Task objective: Repeat exactly the lines from the start of the material below up to and including the "expression in cells" line.

Data for this exercise:
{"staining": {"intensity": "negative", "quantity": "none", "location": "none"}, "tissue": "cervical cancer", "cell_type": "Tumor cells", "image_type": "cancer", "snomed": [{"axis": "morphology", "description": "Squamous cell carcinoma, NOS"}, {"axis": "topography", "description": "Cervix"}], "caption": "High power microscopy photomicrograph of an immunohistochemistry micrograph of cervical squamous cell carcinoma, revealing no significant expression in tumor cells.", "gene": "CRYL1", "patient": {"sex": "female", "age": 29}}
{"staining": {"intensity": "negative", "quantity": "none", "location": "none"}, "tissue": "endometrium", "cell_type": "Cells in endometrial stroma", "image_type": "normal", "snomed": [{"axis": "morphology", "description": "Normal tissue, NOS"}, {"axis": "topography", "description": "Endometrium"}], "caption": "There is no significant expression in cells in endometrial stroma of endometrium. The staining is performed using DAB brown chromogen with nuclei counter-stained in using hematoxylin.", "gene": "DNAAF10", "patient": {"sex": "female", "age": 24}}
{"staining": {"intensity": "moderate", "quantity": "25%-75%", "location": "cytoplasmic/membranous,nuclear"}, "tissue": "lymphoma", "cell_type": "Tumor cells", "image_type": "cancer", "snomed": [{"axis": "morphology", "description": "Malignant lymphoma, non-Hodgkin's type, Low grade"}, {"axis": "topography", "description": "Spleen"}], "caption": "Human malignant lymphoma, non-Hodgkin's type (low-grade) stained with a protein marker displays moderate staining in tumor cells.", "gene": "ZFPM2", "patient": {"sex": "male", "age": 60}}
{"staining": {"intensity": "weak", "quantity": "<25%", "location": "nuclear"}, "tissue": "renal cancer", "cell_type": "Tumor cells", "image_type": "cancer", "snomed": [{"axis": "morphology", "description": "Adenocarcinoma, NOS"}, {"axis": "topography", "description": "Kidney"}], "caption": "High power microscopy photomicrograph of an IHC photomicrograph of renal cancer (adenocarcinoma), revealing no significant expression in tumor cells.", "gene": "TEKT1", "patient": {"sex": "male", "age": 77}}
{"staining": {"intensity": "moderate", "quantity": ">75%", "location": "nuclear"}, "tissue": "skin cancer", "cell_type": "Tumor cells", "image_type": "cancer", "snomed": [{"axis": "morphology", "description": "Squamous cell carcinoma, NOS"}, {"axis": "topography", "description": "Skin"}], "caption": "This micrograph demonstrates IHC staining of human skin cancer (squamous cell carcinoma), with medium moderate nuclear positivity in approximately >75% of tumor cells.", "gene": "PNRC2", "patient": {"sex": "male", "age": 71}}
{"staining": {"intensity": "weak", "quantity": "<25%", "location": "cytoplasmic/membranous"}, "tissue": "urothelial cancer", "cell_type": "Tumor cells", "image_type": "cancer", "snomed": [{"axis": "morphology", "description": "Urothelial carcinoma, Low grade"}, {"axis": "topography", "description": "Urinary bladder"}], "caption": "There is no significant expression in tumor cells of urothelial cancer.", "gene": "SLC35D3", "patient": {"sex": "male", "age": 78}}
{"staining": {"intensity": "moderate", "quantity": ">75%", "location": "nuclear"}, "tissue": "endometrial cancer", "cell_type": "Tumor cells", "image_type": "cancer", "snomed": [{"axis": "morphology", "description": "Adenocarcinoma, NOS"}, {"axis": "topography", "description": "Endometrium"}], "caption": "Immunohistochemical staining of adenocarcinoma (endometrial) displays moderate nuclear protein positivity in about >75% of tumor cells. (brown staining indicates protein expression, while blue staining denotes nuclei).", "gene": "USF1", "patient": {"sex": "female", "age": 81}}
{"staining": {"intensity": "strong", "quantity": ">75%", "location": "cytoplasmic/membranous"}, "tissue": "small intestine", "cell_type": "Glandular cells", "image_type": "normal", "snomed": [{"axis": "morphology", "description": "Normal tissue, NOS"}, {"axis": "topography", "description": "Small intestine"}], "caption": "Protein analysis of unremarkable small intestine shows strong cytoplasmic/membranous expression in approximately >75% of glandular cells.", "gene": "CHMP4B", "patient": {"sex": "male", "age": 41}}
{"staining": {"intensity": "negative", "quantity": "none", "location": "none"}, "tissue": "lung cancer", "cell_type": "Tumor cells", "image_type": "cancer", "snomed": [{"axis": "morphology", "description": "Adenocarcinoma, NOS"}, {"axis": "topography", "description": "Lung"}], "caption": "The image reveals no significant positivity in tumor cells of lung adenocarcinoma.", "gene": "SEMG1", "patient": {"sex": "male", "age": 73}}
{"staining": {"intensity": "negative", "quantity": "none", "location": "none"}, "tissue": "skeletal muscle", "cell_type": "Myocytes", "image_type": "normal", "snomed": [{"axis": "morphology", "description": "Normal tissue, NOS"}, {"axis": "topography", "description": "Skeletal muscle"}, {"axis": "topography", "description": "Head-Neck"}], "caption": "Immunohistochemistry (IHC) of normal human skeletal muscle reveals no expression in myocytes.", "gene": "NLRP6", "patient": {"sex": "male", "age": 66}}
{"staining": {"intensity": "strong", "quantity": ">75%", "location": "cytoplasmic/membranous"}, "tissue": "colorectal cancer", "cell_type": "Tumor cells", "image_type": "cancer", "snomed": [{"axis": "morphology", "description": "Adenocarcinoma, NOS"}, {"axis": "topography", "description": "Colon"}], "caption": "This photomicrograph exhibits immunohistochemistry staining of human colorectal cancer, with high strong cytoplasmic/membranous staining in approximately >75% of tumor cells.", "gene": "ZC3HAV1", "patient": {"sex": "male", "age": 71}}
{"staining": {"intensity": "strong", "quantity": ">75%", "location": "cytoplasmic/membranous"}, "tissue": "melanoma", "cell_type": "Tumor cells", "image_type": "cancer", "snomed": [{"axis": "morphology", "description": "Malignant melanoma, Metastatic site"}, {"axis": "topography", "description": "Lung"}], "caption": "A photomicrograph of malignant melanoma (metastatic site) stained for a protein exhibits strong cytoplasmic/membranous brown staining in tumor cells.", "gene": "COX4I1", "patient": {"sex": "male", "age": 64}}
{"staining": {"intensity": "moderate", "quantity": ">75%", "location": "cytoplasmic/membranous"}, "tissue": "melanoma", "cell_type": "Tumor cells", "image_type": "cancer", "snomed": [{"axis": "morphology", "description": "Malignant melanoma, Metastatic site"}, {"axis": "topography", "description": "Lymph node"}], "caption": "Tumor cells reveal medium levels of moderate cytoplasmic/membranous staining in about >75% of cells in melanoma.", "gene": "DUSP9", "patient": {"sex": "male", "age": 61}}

Final answer:
{"staining": {"intensity": "negative", "quantity": "none", "location": "none"}, "tissue": "cervical cancer", "cell_type": "Tumor cells", "image_type": "cancer", "snomed": [{"axis": "morphology", "description": "Squamous cell carcinoma, NOS"}, {"axis": "topography", "description": "Cervix"}], "caption": "High power microscopy photomicrograph of an immunohistochemistry micrograph of cervical squamous cell carcinoma, revealing no significant expression in tumor cells.", "gene": "CRYL1", "patient": {"sex": "female", "age": 29}}
{"staining": {"intensity": "negative", "quantity": "none", "location": "none"}, "tissue": "endometrium", "cell_type": "Cells in endometrial stroma", "image_type": "normal", "snomed": [{"axis": "morphology", "description": "Normal tissue, NOS"}, {"axis": "topography", "description": "Endometrium"}], "caption": "There is no significant expression in cells in endometrial stroma of endometrium. The staining is performed using DAB brown chromogen with nuclei counter-stained in using hematoxylin.", "gene": "DNAAF10", "patient": {"sex": "female", "age": 24}}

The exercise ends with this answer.